The Finance, Utilities and Rules Committee heard public testimony both supporting and opposing ordinance D-2770-25, which would require registration and limit permitted residential rental dwellings to 10% per platted subdivision and 10% citywide. Committee members asked staff for additional data and did not forward the ordinance for final action.

Several Carmel residents and homeowner‑association representatives urged the committee to adopt ordinance D‑2770‑25, which would require owners of residential rental dwellings to register and obtain permits and would limit permitted rental dwellings to 10% per platted subdivision and 10% citywide.

In public comment, Lawrence McCormack said, “I rise in support of ordinance d 27 70 dash 25,” and described an influx of out‑of‑state corporate buyers and absentee landlords in his Northeast Carmel neighborhood. Rick Anderson and Ed Shaughnessy (reading a letter from Susan McClain) told the committee they supported a citywide cap because they said rental concentrations have harmed property upkeep and home values. Jason Beyer and other residents described turnover and difficulty for prospective buyers when homes are bought for rentals.

Several speakers opposed the ordinance. Tom Lazara, a longtime resident and property manager, said he opposed the measure “in almost every way, shape, and form” and urged enforcement of existing rules rather than new restrictions. Chris Pryor of the MiBoer Realtor Association told the committee he opposed the proposal on grounds it would restrict private property rights, interfere with the housing market and may not address an actual local problem; Pryor said MIBOR’s data showed just 72 properties in Carmel owned by institutional investors out of roughly 30,000 residential properties.

Ted Nolte, Council legal, outlined changes made to the draft ordinance since the committee last saw it. Key edits include: (1) clarifying that homes in legally defined rental unit communities and build‑to‑rent communities approved by the city are treated differently under state law and (2) adding language that homeowners associations (HOAs) and condominium associations may adopt more restrictive covenants that are not superseded by the ordinance. Nolte also explained the ordinance counts permitted rental dwellings by platted subdivision (a legal term) so the cap applies by subdivision even where an HOA does not exist.

Committee members asked staff for additional data before proceeding. Questions included how many platted subdivisions Carmel contains; how many subdivisions and neighborhoods are already at or above a 10% rental threshold; whether code‑enforcement complaints disproportionately involve rental properties; and whether the city’s existing information systems can reliably identify institutional owners (many use single‑property LLCs). Staff and several council members noted Fishers used third‑party software (described in testimony as a data‑collection tool) to compile detailed ownership and rental data and that obtaining comparable local data would require investment.
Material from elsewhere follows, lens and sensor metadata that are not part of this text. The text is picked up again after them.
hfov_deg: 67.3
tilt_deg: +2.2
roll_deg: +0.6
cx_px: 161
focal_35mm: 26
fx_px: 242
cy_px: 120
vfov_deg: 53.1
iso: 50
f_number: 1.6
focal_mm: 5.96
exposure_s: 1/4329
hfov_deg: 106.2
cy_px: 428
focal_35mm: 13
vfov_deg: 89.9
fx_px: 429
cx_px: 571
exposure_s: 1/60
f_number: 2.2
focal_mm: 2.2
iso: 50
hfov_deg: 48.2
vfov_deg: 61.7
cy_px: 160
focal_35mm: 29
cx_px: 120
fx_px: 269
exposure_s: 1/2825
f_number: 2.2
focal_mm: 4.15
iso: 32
Nolte said the draft provides an exemption pathway: a property owner may apply to the Department of Community Services (DOCS) for a hardship or “life situation” exception if the owner needs to vacate and intends to rent temporarily. DOCS decisions would be appealable to Carmel City Court. Committee members asked staff to clarify that exception language (to explicitly include separation, domestic violence, financial hardship and similar circumstances) and to provide a proposed procedure and estimated staffing/technology costs for registration and enforcement.
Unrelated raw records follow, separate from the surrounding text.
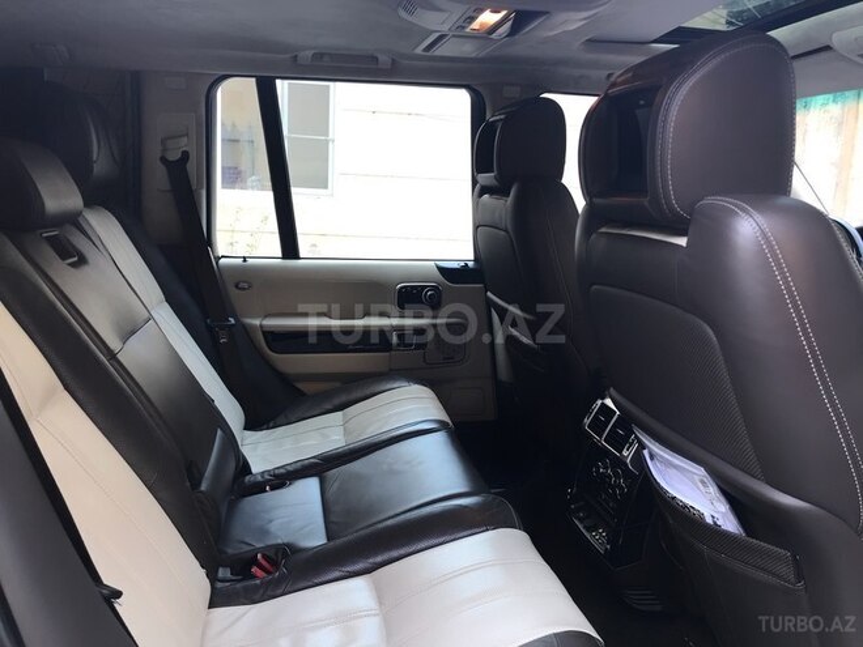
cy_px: 324
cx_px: 432
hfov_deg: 63.4
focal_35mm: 28
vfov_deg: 49.7
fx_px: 698
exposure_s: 1/60
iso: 25
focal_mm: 3.99
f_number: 1.8
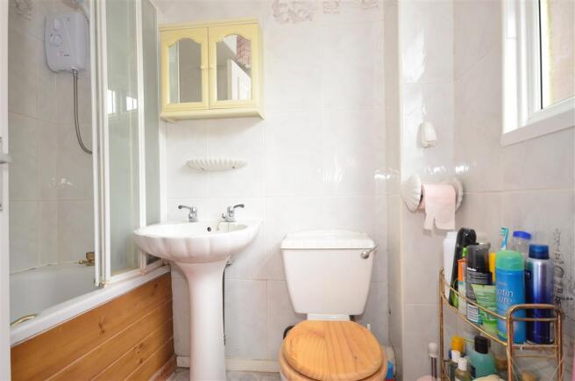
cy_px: 190
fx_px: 287
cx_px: 288
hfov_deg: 90.1
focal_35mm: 18
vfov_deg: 67.1
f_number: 4.5
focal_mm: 12
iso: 200
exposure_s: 1/13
The committee did not vote to forward the ordinance to full council. Members asked city staff to return with specific datasets (listed below), legal clarifications and outreach to neighborhood stakeholders before any next step.

Requested follow‑up and clarifications: city staff were asked to provide (1) the count of platted subdivisions in Carmel and a list by name; (2) the current count and percentage of residential rental dwellings by subdivision and citywide (using available parcel/GIS and homestead data); (3) code‑enforcement complaint data disaggregated by owner‑occupied versus rental property; (4) an estimate of the software and staffing costs to run a registration and monitoring program comparable to Fishers’ approach; and (5) a proposed DOCS process and appeal path for hardship exemptions.

Why this matters: supporters say concentrated rental ownership by absentee or out‑of‑state investors can reduce owner‑occupied supply, depress resale values and create nuisance/maintenance problems; opponents warned city regulation could interfere with property rights and harm rental supply. The committee’s next steps are to gather the requested data, refine exemption language and return for further debate.